◆ Brano proposto
GP Stati Uniti 2014: le pagelle all’O.K. Corral

A cavallo della sua splendida purosangue d’argento, Lewis Hamilton galoppa verso la gloria iridata, beffando Nico Rosberg in pista e seminandolo tra i canyon della classifica. Chiude l’assalto alla diligenza Daniel Ricciardo, che porta via quanto resta del podio alle due Williams, senza sparare un colpo.

mercedes-vittoriosa

Lewis Hamilton 10 – Una vittoria che è una pura espressione di volontà. La quinta consecutiva, la decima stagionale, la trentaduesima della carriera. Lewis Hamilton ora ci crede davvero in questo mondiale e lo ha dimostrato in pista, senza che elementi esterni inficiassero un trionfo adamantino. Superate le rogne del sabato, il pilota inglese ha stretto i denti in un primo stint difficilissimo sulle Soft spiattellate in Q2, durante le qualifiche. Poi, montate le Medium, la musica è cambiata: la sua rincorsa alla testa della corsa è finita al giro 24, curva 12, quando ha sorpreso Rosberg spalancando il DRS e senza troppi complimenti lo ha passato, e poi staccato. Al traguardo, come in classifica. Con un +24 nel mondiale e più del doppio delle vittorie del suo sfidante, se la beffa arrivasse per i doppi punti di Abu Dhabi, Lewis avrebbe da lanciare strali più che nel 2007… E’ QUASI FATTA

Nico Rosberg 8 – Secondo Toto Wolff, la sconfitta di misura sarebbe frutto di un atteggiamento troppo cauto nello stint centrale su gomme medie. Secondo la sua personale valutazione, il sorpasso di Hamilton sarebbe arrivato per un errore nel gestire i bottoni che regolano i sistema di rilascio dell’energia, il Kers e l’Ers. Episodio o atteggiamento sbagliato, o entrambe le cose, la sensazione è che dal Gp del Belgio Nico Rosberg abbia staccato la spina: lo dicono i risultati in pista, con un parziale di 0-5 che gli lascia margini sempre più stretti per la conquista del titolo iridato. Così, ad Austin il tedesco non è riuscito a capitalizzare una splendida pole position e una prima parte di gara senza macchia, mancando il colpo proprio nel momento in cui il bersaglio era vicinissimo. Come direbbe Clint Eastwood: che ti succede Nico, ti trema la mano o forse hai paura? AL CUORE, Nico, al cuore, altrimenti non riuscirai a fermarlo! (cit.)

◆ Consegna
Elenca tutte le persone indicate per nome nel brano sulle pagelle del GP degli Stati Uniti 2014.

◆ Record forniti

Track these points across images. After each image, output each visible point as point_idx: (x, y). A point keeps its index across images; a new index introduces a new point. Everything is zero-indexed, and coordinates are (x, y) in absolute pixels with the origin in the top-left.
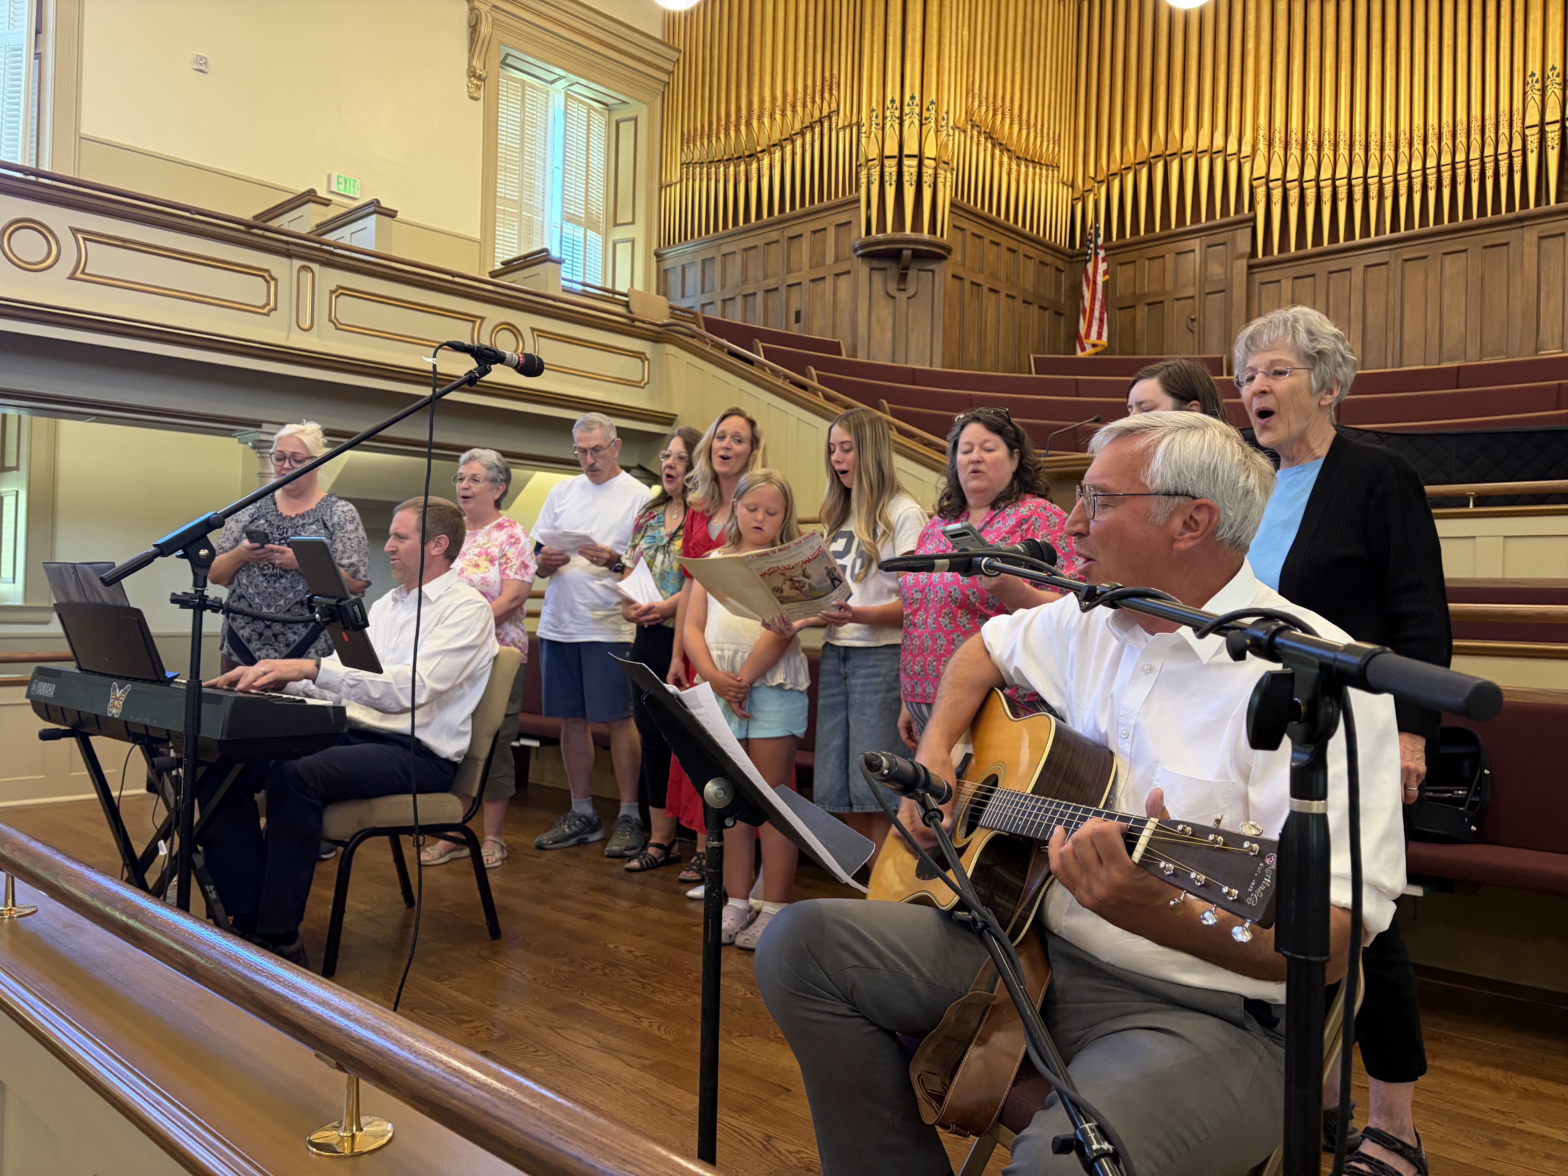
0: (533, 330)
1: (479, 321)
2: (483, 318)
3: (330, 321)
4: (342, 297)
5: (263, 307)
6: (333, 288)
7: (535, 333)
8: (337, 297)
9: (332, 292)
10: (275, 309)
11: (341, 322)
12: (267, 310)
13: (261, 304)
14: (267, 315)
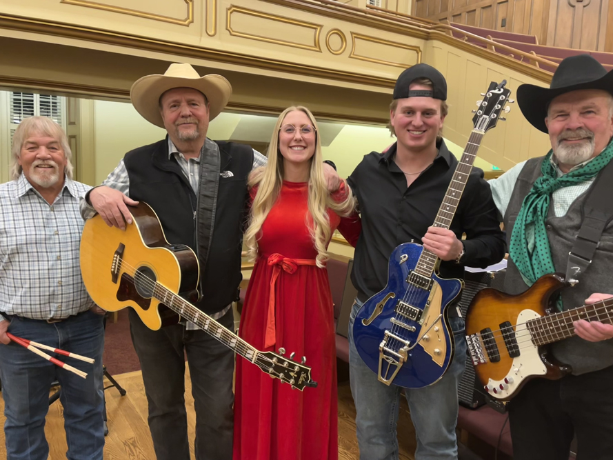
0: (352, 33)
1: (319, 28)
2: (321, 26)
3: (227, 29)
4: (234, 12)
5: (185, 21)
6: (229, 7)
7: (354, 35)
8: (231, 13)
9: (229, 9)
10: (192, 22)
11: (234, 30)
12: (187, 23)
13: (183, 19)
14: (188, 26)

---

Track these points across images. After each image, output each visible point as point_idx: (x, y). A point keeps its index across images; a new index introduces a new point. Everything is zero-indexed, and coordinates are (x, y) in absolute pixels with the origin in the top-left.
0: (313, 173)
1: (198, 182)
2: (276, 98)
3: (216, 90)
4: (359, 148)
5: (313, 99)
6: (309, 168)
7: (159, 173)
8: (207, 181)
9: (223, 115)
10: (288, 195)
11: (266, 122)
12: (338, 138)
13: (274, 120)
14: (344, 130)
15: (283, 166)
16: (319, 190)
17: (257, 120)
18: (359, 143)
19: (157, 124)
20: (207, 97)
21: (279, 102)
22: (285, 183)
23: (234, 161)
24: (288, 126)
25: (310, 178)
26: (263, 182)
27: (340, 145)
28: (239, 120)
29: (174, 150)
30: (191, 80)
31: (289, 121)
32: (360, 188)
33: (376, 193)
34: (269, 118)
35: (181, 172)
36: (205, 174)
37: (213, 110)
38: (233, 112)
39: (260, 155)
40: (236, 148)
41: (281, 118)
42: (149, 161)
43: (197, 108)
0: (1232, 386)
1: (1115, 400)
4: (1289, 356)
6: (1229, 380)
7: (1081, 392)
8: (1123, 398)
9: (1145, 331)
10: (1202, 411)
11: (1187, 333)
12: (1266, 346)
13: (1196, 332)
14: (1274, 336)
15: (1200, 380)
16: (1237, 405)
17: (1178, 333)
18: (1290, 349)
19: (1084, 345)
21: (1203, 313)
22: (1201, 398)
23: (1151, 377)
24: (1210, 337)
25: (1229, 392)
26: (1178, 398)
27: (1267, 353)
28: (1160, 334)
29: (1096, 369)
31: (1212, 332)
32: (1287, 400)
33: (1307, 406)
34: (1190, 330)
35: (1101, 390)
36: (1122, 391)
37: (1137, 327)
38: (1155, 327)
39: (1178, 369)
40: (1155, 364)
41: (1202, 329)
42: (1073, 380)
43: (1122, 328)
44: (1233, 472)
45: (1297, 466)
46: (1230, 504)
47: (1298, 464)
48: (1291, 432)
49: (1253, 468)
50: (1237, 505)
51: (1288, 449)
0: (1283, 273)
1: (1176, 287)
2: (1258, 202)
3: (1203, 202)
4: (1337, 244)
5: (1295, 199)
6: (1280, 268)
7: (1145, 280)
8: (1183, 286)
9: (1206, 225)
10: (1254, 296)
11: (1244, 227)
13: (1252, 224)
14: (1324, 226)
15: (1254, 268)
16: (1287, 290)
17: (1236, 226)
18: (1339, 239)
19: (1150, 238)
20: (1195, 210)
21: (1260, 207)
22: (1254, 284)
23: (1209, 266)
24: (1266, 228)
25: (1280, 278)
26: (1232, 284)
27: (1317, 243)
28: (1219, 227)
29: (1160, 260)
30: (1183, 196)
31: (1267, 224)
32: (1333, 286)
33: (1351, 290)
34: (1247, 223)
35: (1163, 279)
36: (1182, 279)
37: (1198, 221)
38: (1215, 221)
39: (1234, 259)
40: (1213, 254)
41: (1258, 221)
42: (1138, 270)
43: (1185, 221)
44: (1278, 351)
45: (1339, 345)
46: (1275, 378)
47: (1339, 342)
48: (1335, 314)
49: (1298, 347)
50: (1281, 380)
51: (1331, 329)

---

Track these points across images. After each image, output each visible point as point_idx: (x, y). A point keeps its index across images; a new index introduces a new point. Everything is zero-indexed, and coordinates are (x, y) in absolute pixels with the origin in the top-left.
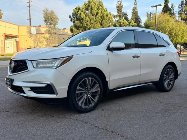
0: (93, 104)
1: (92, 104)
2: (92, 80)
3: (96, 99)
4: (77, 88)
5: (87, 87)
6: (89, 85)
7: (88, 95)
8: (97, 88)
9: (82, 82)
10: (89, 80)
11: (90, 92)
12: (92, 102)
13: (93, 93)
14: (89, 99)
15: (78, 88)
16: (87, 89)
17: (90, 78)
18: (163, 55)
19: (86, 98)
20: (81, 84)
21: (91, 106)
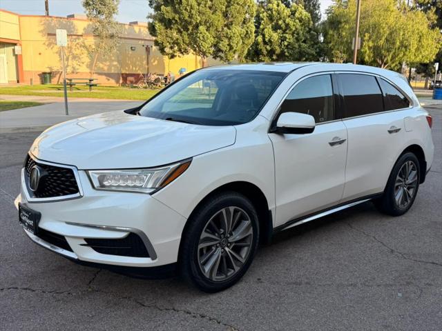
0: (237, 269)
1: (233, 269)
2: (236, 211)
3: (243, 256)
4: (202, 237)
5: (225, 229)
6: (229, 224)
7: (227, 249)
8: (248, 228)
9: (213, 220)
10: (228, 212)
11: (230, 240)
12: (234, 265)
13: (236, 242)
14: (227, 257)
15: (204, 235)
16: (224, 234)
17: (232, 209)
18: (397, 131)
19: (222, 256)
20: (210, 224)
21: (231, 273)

◆ Risposta attesa
Lewis Hamilton, Nico Rosberg, Daniel Ricciardo, Toto Wolff, Clint Eastwood.